Force on Force: Communication & Grip


I’m just back from another great Force on Force Team Tactics weekend class. Yes, the class was not on the schedule, because it was a private. We had 18 students and a couple of observers. Some of the students had not attended any other MVT class, which is allowed (I am not sure many have twigged to that yet) and despite a lack of formal training they were able to conform to the tactics and learn alongside everyone else. Something that makes this more viable is the detailed cadre led briefing and squad rehearsals at the beginning of the class covering formations, drills, and silent / noisy movement.

The way that Force on Force Team Tactics works, is that students take the positions of squad and team leader, and make quick plans to execute the scenarios as they are presented by the cadre. We run various scenarios on the class, from squad against squad against each other’s base, one squad with a fixed base and the other without, and we also run through a couple of iterations of a 13 man (3 team plus squad leader) hasty attack on a defended enemy position (5 enemy). This is why I really want full classes of 18 people to run these classes at the optimum.

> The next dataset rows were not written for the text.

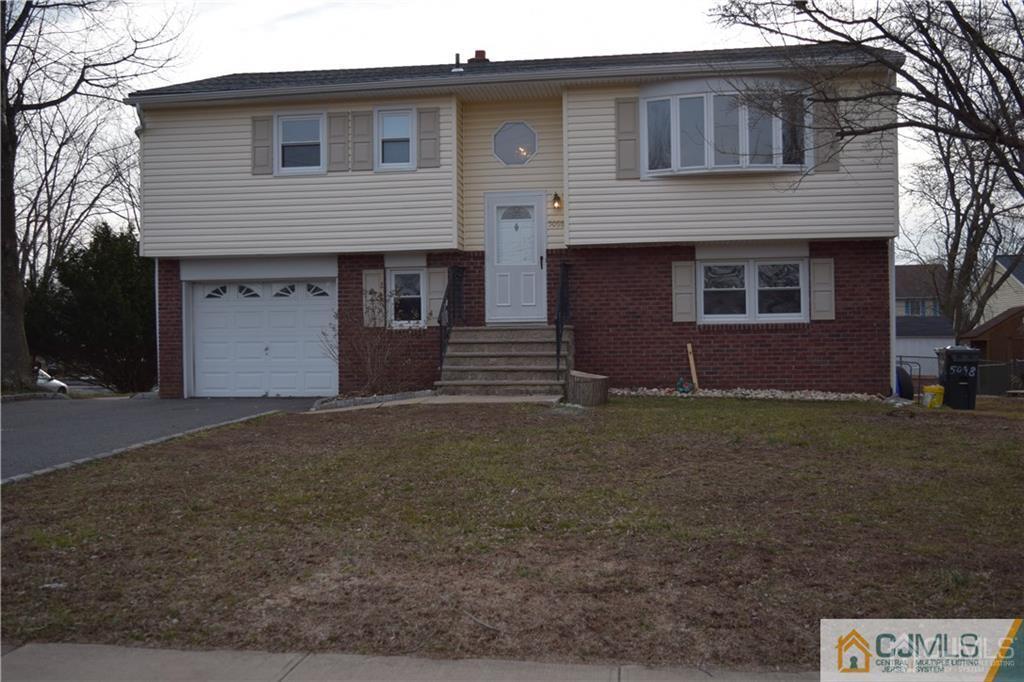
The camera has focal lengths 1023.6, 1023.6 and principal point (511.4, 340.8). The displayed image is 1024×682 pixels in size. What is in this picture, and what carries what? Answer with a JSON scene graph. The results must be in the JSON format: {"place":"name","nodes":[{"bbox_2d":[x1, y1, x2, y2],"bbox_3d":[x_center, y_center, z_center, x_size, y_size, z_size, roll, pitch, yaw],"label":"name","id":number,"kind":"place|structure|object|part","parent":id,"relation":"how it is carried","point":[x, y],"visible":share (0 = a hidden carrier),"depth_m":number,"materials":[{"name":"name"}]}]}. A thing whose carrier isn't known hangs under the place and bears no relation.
{"place":"outdoors","nodes":[
{"label":"outdoors","id":0,"kind":"place"},
{"bbox_2d":[0,395,327,480],"label":"driveway","id":1,"kind":"structure","parent":0,"point":[213,406],"materials":[{"name":"grey asphalt"}]},
{"bbox_2d":[0,642,827,681],"label":"sidewalk","id":2,"kind":"structure","parent":0,"point":[101,653],"materials":[{"name":"grey concrete"}]},
{"bbox_2d":[311,393,563,411],"label":"walkway","id":3,"kind":"structure","parent":0,"point":[516,398],"materials":[{"name":"grey concrete"}]},
{"bbox_2d":[14,0,1003,261],"label":"sky","id":4,"kind":"structure","parent":0,"point":[329,26],"materials":[{"name":"white"}]},
{"bbox_2d":[0,396,1023,674],"label":"lawn","id":5,"kind":"structure","parent":0,"point":[750,408],"materials":[{"name":"green plant"}]},
{"bbox_2d":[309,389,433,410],"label":"stone edging","id":6,"kind":"object","parent":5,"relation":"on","point":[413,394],"visible":0.58,"depth_m":13.95,"materials":[{"name":"grey stone"}]},
{"bbox_2d":[436,325,571,395],"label":"front steps","id":7,"kind":"structure","parent":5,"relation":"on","point":[544,331],"depth_m":15.35,"materials":[{"name":"concrete"}]},
{"bbox_2d":[438,266,463,375],"bbox_3d":[-0.948,-0.308,15.242,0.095,1.951,2.208,0,1,8],"label":"railing","id":8,"kind":"object","parent":7,"relation":"on","point":[439,321],"visible":0.82,"depth_m":15.41,"materials":[{"name":"black metal"}]},
{"bbox_2d":[555,261,570,376],"bbox_3d":[0.743,-0.341,15.121,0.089,1.944,2.194,0,1,8],"label":"railing","id":9,"kind":"object","parent":7,"relation":"on","point":[558,339],"visible":0.89,"depth_m":15.10,"materials":[{"name":"black metal"}]},
{"bbox_2d":[565,370,608,406],"bbox_3d":[1.015,0.659,13.758,0.648,0.423,0.684,-1,1,-7],"label":"tree stump","id":10,"kind":"object","parent":5,"relation":"on","point":[586,386],"visible":0.97,"depth_m":13.48,"materials":[{"name":"brown wood"}]},
{"bbox_2d":[609,387,888,402],"bbox_3d":[3.296,0.773,14.667,4.386,0.172,1.248,0,1,8],"label":"gravel bed","id":11,"kind":"object","parent":5,"relation":"on","point":[778,394],"visible":0.57,"depth_m":14.58,"materials":[{"name":"grey"}]},
{"bbox_2d":[674,375,693,393],"bbox_3d":[2.539,0.647,15.143,0.289,0.285,0.327,0,1,8],"label":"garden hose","id":12,"kind":"object","parent":11,"relation":"on","point":[682,390],"visible":0.95,"depth_m":15.08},
{"bbox_2d":[687,343,698,390],"bbox_3d":[2.825,0.441,15.932,0.085,0.768,0.127,-1,1,-23],"label":"wooden stake","id":13,"kind":"object","parent":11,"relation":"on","point":[692,362],"visible":0.94,"depth_m":15.91,"materials":[{"name":"brown wood"}]},
{"bbox_2d":[895,364,913,399],"bbox_3d":[6.159,0.680,16.422,0.547,0.682,0.652,0,1,8],"label":"tire","id":14,"kind":"object","parent":5,"relation":"on","point":[906,394],"visible":0.44,"depth_m":16.17,"materials":[{"name":"black rubber"}]},
{"bbox_2d":[922,385,944,407],"bbox_3d":[6.275,0.827,15.237,0.346,0.367,0.325,-1,1,-4],"label":"yellow bucket","id":15,"kind":"object","parent":5,"relation":"on","point":[932,388],"visible":0.95,"depth_m":15.11,"materials":[{"name":"yellow plastic"}]},
{"bbox_2d":[936,345,981,410],"bbox_3d":[6.999,0.572,16.008,0.623,0.993,0.686,0,1,8],"label":"trash bin","id":16,"kind":"object","parent":5,"relation":"on","point":[966,378],"visible":0.94,"depth_m":15.74,"materials":[{"name":"black plastic"}]},
{"bbox_2d":[126,45,900,400],"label":"house","id":17,"kind":"structure","parent":0,"point":[171,317],"depth_m":16.32,"materials":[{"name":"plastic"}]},
{"bbox_2d":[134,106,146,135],"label":"downspout","id":18,"kind":"object","parent":17,"relation":"attached to","point":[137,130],"visible":0.44,"depth_m":17.29,"materials":[{"name":"white metal"}]},
{"bbox_2d":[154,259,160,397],"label":"downspout","id":19,"kind":"object","parent":17,"relation":"attached to","point":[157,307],"visible":0.42,"depth_m":17.64,"materials":[{"name":"white metal"}]},
{"bbox_2d":[251,114,273,174],"bbox_3d":[-4.069,-3.243,16.604,0.369,0.996,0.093,0,1,8],"label":"shutter","id":20,"kind":"object","parent":17,"relation":"attached to","point":[267,142],"visible":0.9,"depth_m":16.57,"materials":[{"name":"wood"}]},
{"bbox_2d":[190,280,336,397],"bbox_3d":[-4.200,0.037,17.507,3.036,2.039,0.186,0,1,8],"label":"garage door","id":21,"kind":"structure","parent":17,"relation":"in","point":[313,313],"depth_m":17.39,"materials":[{"name":"white"}]},
{"label":"windows","id":22,"kind":"part","parent":21,"relation":"part of","materials":[{"name":"black glass"}]},
{"bbox_2d":[275,112,324,173],"bbox_3d":[-3.364,-3.168,16.466,0.893,1.158,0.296,0,1,8],"label":"upper window","id":23,"kind":"structure","parent":17,"relation":"in","point":[293,168],"depth_m":16.50,"materials":[{"name":"white glass"}]},
{"bbox_2d":[327,110,348,171],"bbox_3d":[-2.802,-3.253,16.480,0.335,0.988,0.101,0,1,8],"label":"shutter","id":24,"kind":"object","parent":17,"relation":"attached to","point":[341,144],"visible":0.96,"depth_m":16.45,"materials":[{"name":"wood"}]},
{"bbox_2d":[350,107,373,170],"bbox_3d":[-2.396,-3.270,16.349,0.391,1.026,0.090,0,1,8],"label":"shutter","id":25,"kind":"object","parent":17,"relation":"attached to","point":[367,144],"visible":0.96,"depth_m":16.33,"materials":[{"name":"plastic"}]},
{"bbox_2d":[361,269,384,327],"bbox_3d":[-2.265,-0.727,16.695,0.378,0.953,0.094,0,1,8],"label":"shutter","id":26,"kind":"object","parent":17,"relation":"attached to","point":[367,287],"visible":0.78,"depth_m":16.66,"materials":[{"name":"wood"}]},
{"bbox_2d":[376,107,414,170],"bbox_3d":[-1.757,-3.105,15.855,0.632,1.127,0.302,0,1,8],"label":"upper window","id":27,"kind":"structure","parent":17,"relation":"in","point":[391,122],"depth_m":15.91,"materials":[{"name":"white glass"}]},
{"bbox_2d":[387,267,426,326],"bbox_3d":[-1.647,-0.727,16.488,0.680,1.109,0.386,0,1,8],"label":"window","id":28,"kind":"structure","parent":17,"relation":"in","point":[409,297],"depth_m":16.50,"materials":[{"name":"glass"}]},
{"bbox_2d":[415,106,439,167],"bbox_3d":[-1.307,-3.222,15.941,0.386,1.013,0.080,0,1,8],"label":"shutter","id":29,"kind":"object","parent":17,"relation":"attached to","point":[419,130],"visible":0.95,"depth_m":15.93,"materials":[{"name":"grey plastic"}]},
{"bbox_2d":[426,267,447,325],"bbox_3d":[-1.207,-0.769,16.596,0.367,0.982,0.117,0,1,8],"label":"shutter","id":30,"kind":"object","parent":17,"relation":"attached to","point":[433,285],"visible":0.71,"depth_m":16.56,"materials":[{"name":"wood"}]},
{"bbox_2d":[452,53,461,70],"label":"vent pipe","id":31,"kind":"object","parent":17,"relation":"on","point":[457,56],"visible":0.63,"depth_m":18.53,"materials":[{"name":"metal"}]},
{"bbox_2d":[468,49,488,63],"bbox_3d":[-0.666,-5.292,20.385,0.453,1.010,0.425,0,1,8],"label":"chimney","id":32,"kind":"object","parent":17,"relation":"on","point":[479,52],"visible":0.32,"depth_m":20.24,"materials":[{"name":"red brick"}]},
{"bbox_2d":[492,121,538,165],"bbox_3d":[0.062,-3.134,16.143,0.865,0.847,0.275,0,1,8],"label":"octagonal window","id":33,"kind":"structure","parent":17,"relation":"in","point":[520,154],"depth_m":16.15,"materials":[{"name":"glass"}]},
{"bbox_2d":[486,191,545,325],"bbox_3d":[0.078,-1.157,16.269,1.141,2.086,0.176,0,1,8],"label":"front door","id":34,"kind":"structure","parent":17,"relation":"in","point":[495,269],"depth_m":16.25,"materials":[{"name":"white paint"}]},
{"bbox_2d":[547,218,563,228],"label":"house number","id":35,"kind":"object","parent":17,"relation":"attached to","point":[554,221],"visible":0.85,"depth_m":15.66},
{"bbox_2d":[551,192,562,209],"bbox_3d":[0.705,-2.196,16.000,0.148,0.297,0.236,0,1,8],"label":"wall lamp","id":36,"kind":"object","parent":17,"relation":"attached to","point":[556,197],"visible":0.96,"depth_m":15.93,"materials":[{"name":"metal"}]},
{"bbox_2d":[614,97,638,179],"bbox_3d":[1.741,-3.098,15.382,0.397,1.199,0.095,0,1,8],"label":"shutter","id":37,"kind":"object","parent":17,"relation":"attached to","point":[630,132],"visible":0.94,"depth_m":15.36,"materials":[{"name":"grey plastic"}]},
{"bbox_2d":[671,260,696,322],"bbox_3d":[2.648,-0.790,15.677,0.401,0.925,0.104,0,1,8],"label":"shutter","id":38,"kind":"object","parent":17,"relation":"attached to","point":[686,269],"visible":0.95,"depth_m":15.65,"materials":[{"name":"wood"}]},
{"bbox_2d":[640,81,809,177],"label":"bay window","id":39,"kind":"structure","parent":17,"relation":"in","point":[676,98],"depth_m":15.51,"materials":[{"name":"glass"}]},
{"bbox_2d":[699,259,805,322],"bbox_3d":[3.643,-0.811,15.675,1.641,1.154,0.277,0,1,8],"label":"window","id":40,"kind":"structure","parent":17,"relation":"in","point":[746,271],"depth_m":15.68,"materials":[{"name":"white glass"}]},
{"bbox_2d":[809,257,835,319],"bbox_3d":[4.692,-0.822,15.427,0.392,0.916,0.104,0,1,8],"label":"shutter","id":41,"kind":"object","parent":17,"relation":"attached to","point":[816,273],"visible":0.95,"depth_m":15.39,"materials":[{"name":"plastic"}]},
{"bbox_2d":[811,95,839,172],"bbox_3d":[4.715,-3.147,15.318,0.419,1.184,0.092,0,1,8],"label":"shutter","id":42,"kind":"object","parent":17,"relation":"attached to","point":[820,170],"visible":0.58,"depth_m":15.30,"materials":[{"name":"grey wood"}]},
{"bbox_2d":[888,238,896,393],"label":"downspout","id":43,"kind":"object","parent":17,"relation":"attached to","point":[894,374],"visible":0.51,"depth_m":16.58,"materials":[{"name":"white metal"}]},
{"bbox_2d":[894,263,952,369],"label":"neighboring house","id":44,"kind":"structure","parent":0,"point":[916,350],"materials":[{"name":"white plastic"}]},
{"bbox_2d":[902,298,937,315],"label":"window","id":45,"kind":"structure","parent":44,"relation":"in","point":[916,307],"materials":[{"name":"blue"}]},
{"bbox_2d":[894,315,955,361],"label":"white shed","id":46,"kind":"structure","parent":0,"point":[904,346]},
{"bbox_2d":[961,306,1023,365],"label":"wooden shed","id":47,"kind":"structure","parent":0,"point":[990,329],"depth_m":31.93,"materials":[{"name":"brown wood"}]},
{"bbox_2d":[968,254,1023,329],"label":"neighboring house","id":48,"kind":"structure","parent":0,"point":[1022,285],"materials":[{"name":"plastic"}]},
{"label":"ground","id":49,"kind":"structure","parent":0},
{"bbox_2d":[35,366,68,393],"label":"car","id":50,"kind":"object","parent":49,"relation":"on","point":[57,382],"visible":0.38,"depth_m":32.30,"materials":[{"name":"white metal"}]},
{"bbox_2d":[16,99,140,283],"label":"bare tree","id":51,"kind":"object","parent":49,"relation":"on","point":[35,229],"visible":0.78,"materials":[{"name":"brown plant"}]},
{"bbox_2d":[25,220,154,394],"bbox_3d":[-11.482,-0.747,28.795,4.474,5.196,4.315,0,1,8],"label":"evergreen tree","id":52,"kind":"object","parent":49,"relation":"on","point":[103,283],"visible":0.77,"depth_m":27.87,"materials":[{"name":"green plant"}]},
{"bbox_2d":[0,0,188,397],"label":"bare tree","id":53,"kind":"object","parent":49,"relation":"on","point":[17,313],"visible":0.97,"depth_m":20.57,"materials":[{"name":"plant"}]},
{"label":"tree trunk","id":54,"kind":"part","parent":53,"relation":"part of","materials":[{"name":"brown plant"}]},
{"bbox_2d":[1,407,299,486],"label":"curb","id":55,"kind":"structure","parent":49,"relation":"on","point":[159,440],"depth_m":9.70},
{"bbox_2d":[327,287,423,395],"bbox_3d":[-2.003,0.020,15.462,1.720,1.801,1.690,0,1,8],"label":"bare shrub","id":56,"kind":"object","parent":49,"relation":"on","point":[375,364],"visible":0.92,"depth_m":15.36,"materials":[{"name":"plant"}]},
{"bbox_2d":[711,0,1023,198],"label":"bare tree","id":57,"kind":"object","parent":49,"relation":"on","point":[912,50],"visible":0.99,"depth_m":13.43,"materials":[{"name":"brown plant"}]},
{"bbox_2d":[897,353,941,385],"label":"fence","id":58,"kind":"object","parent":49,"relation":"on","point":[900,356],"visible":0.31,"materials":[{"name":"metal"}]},
{"bbox_2d":[902,114,1023,332],"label":"bare tree","id":59,"kind":"object","parent":49,"relation":"on","point":[958,213],"visible":0.75,"depth_m":37.62,"materials":[{"name":"brown plant"}]},
{"bbox_2d":[976,361,1011,395],"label":"fence","id":60,"kind":"object","parent":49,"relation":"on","point":[992,368],"visible":0.69,"depth_m":24.56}
]}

Most of the cadre teaching at the FoF classes, unlike the live fire classes, takes place in the debriefs following each drill. This is where lessons learned can be drawn out, and pointers given on how to do it better next time. The way the scenarios unfold is rich for debrief and learning points, on everything from individual drills to team and squad actions. The exception to this is the squad hasty attack, where a lesson is given beforehand  on squad attack drills and how the assault cycle works with three teams. This is very much the ‘CliffsNotes’ version and the debrief will get into detail on actions on the objective and how to deal with enemy dead etc.  This was a potent lesson on the second time through the drill, when a fighting position was not cleared effectively and an enemy lit up the squad during the consolidation phase.

For those wanting more tuition and practice with battle procedures, from receiving the mission, planning, briefing, rehearsals and execution of a mission, we have the new Combat Leader Course (CLC) coming up in April 2017. This will rotate students through command appointments in the accomplishment of missions. It will also utilize UTM Man Marker Rounds against a live enemy during the execution phase of the missions.

Communication and ‘Grip’

One of the big lessons that is hammered home during Force on Force Team Tactics is that of communication and ‘grip.’ This is not something that is fully understood ‘on the internet’ by those who do not effectively train. Many can shoot, on a flat range or a bench, but far fewer can effectively move or communicate.